O pai de Rica ainda se admirou por o filho querer um pinheiro pequenino do seu viveiro, mas pensou que a arvorezinha devia ser para alguma namorada secreta e não pensou mais no assunto. De igual modo os pais de Max não acharam esquisito ele ter ido à cave buscar o suporte velho da árvore de Natal e algumas decorações que não eram usadas há anos e levado tudo para o quarto. Da mesma forma, os pais dos outros rapazes do bando de Rica não faziam ideia para que quereriam os filhos maçãs e nozes, estrelas de palha e fitas de Natal já velhas. Pelo menos, pensavam todos eles, os filhos pareciam ter finalmente passado a portar-se bem. O Natal estava próximo… Não faziam ideia que os rapazes iriam sair furtivamente de suas casas, iriam gatinhar pelas janelas do sótão, trepariam às escondidas as cercas dos jardins vizinhos até se encontrarem na mesma casa onde tinham estado pela manhã.

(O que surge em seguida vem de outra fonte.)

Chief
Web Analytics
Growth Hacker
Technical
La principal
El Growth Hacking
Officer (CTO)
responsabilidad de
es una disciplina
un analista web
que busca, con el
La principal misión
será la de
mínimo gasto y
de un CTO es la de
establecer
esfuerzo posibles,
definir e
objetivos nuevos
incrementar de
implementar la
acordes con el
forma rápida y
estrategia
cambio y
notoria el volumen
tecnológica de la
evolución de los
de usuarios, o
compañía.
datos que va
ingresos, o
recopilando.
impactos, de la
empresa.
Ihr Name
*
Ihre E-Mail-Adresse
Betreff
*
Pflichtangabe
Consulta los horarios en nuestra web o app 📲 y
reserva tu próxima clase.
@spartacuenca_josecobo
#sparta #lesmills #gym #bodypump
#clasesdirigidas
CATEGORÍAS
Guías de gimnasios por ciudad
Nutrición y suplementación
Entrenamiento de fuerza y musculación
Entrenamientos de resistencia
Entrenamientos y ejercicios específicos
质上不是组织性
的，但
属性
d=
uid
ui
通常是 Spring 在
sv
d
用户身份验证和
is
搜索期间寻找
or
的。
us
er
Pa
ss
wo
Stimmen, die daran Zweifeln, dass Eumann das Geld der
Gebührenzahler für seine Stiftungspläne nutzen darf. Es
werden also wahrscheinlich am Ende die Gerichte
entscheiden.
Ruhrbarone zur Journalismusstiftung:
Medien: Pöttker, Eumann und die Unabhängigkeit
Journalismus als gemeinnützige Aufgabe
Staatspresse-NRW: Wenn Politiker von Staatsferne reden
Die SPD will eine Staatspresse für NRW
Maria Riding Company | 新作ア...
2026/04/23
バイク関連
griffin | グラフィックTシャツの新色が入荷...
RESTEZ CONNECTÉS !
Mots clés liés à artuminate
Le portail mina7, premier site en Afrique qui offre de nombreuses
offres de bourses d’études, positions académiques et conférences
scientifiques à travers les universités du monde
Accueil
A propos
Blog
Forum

— Bolas, a janela já não está aberta! — sussurrou Rica.

— Eu acho que só deixei a outra parte da janela encostada — respondeu Max após um segundo de susto.

De facto, a metade da direita podia ser facilmente empurrada. Todos descalçaram os sapatos para não deixarem nenhuns vestígios que os denunciassem e saltaram silenciosamente para dentro da sala. A árvore de Natal e o suporte foram passados pela janela. Não foi preciso muito até a arvorezinha estar relativamente direita. Em seguida, esvaziaram os bolsos, enfeitaram a árvore com as estrelas de palha do ano anterior e as guirlandas que tinham sobrado, deixando as maçãs, as nozes e as tangerinas na taça da fruta. Um deles tinha até trazido para a ponta da árvore uma estrela doirada ligeiramente estragada.

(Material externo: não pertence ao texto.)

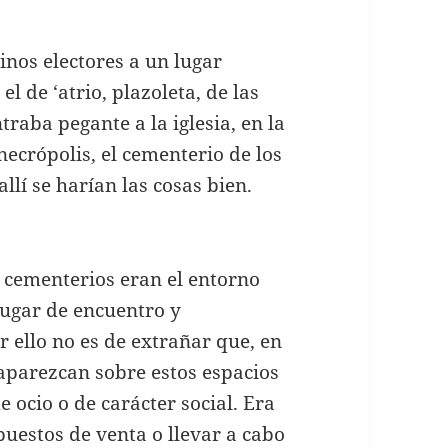
inos electores a un lugar
el de ‘atrio, plazoleta, de las
traba pegante a la iglesia, en la
necrópolis, el cementerio de los
llí se harían las cosas bien.
s cementerios eran el entorno
lugar de encuentro y
r ello no es de extrañar que, en
aparezcan sobre estos espacios
e ocio o de carácter social. Era
puestos de venta o llevar a cabo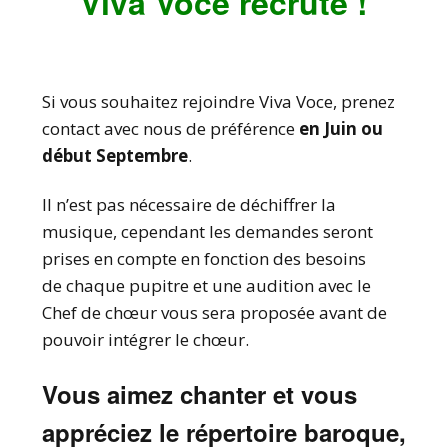
Viva Voce recrute !
Si vous souhaitez rejoindre Viva Voce, prenez
contact avec nous de préférence
en Juin ou
début Septembre
.
Il n’est pas nécessaire de déchiffrer la
musique, cependant les demandes seront
prises en compte en fonction des besoins
de chaque pupitre et une audition avec le
Chef de chœur vous sera proposée avant de
pouvoir intégrer le chœur.
Vous aimez chanter et vous
appréciez le répertoire baroque,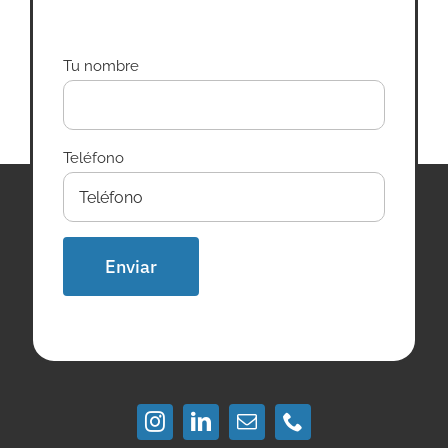
Tu nombre
Teléfono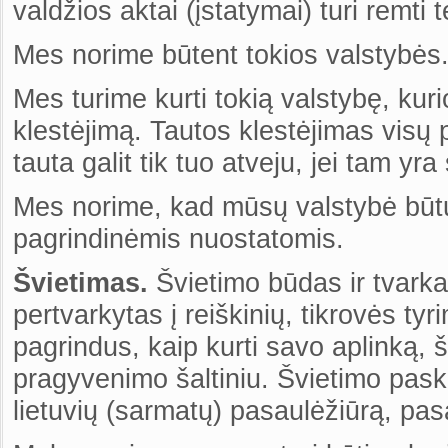
valdžios aktai (įstatymai) turi remt
Mes norime būtent tokios valstybės
Mes turime kurti tokią valstybę, kur
klestėjimą. Tautos klestėjimas visų
tauta galit tik tuo atveju, jei tam 
Mes norime, kad mūsų valstybė būtų
pagrindinėmis nuostatomis.
Švietimas.
Švietimo būdas ir tvarka
pertvarkytas į reiškinių, tikrovės ty
pagrindus, kaip kurti savo aplinką, š
pragyvenimo šaltiniu. Švietimo paskir
lietuvių (sarmatų) pasaulėžiūrą, pas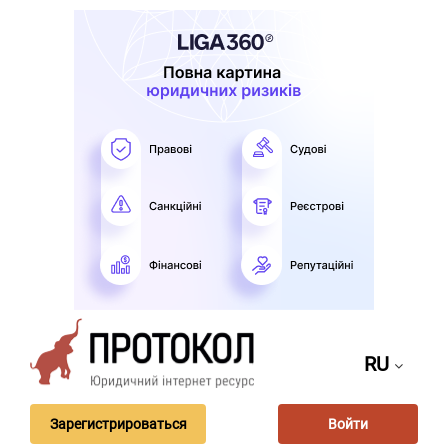
RU
Зарегистрироваться
Войти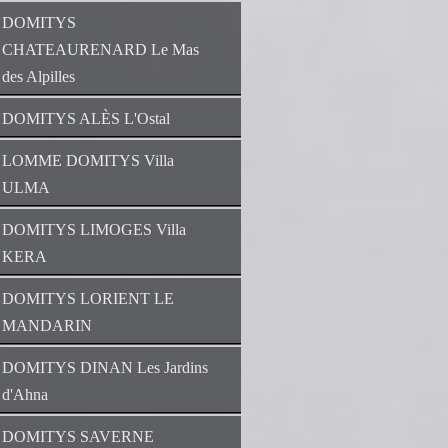
DOMITYS
CHATEAURENARD Le Mas
des Alpilles
DOMITYS ALÈS L'Ostal
LOMME DOMITYS Villa
ULMA
DOMITYS LIMOGES Villa
KERA
DOMITYS LORIENT LE
MANDARIN
DOMITYS DINAN Les Jardins
d'Ahna
DOMITYS SAVERNE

Quando terminaram, observaram o resultado à luz pálida da lua e dos candeeiros de rua.

— Fixe! — exclamou Rica. E os outros rapazes concordaram com um aceno de cabeça. Aquilo era realmente algo de especial, muito mais excitante e melhor do que as aventuras habituais.

Saíram da sala pela janela, tão silenciosos como tinham entrado, e calçaram de novo os sapatos. Max colocou o anjo de volta no parapeito da janela antes de fechá-la. Prendera um bilhetinho atrás da harpa: “Desculpa ter desaparecido por umas horas. Tinha ainda algumas coisas urgentes para resolver. Feliz Natal!”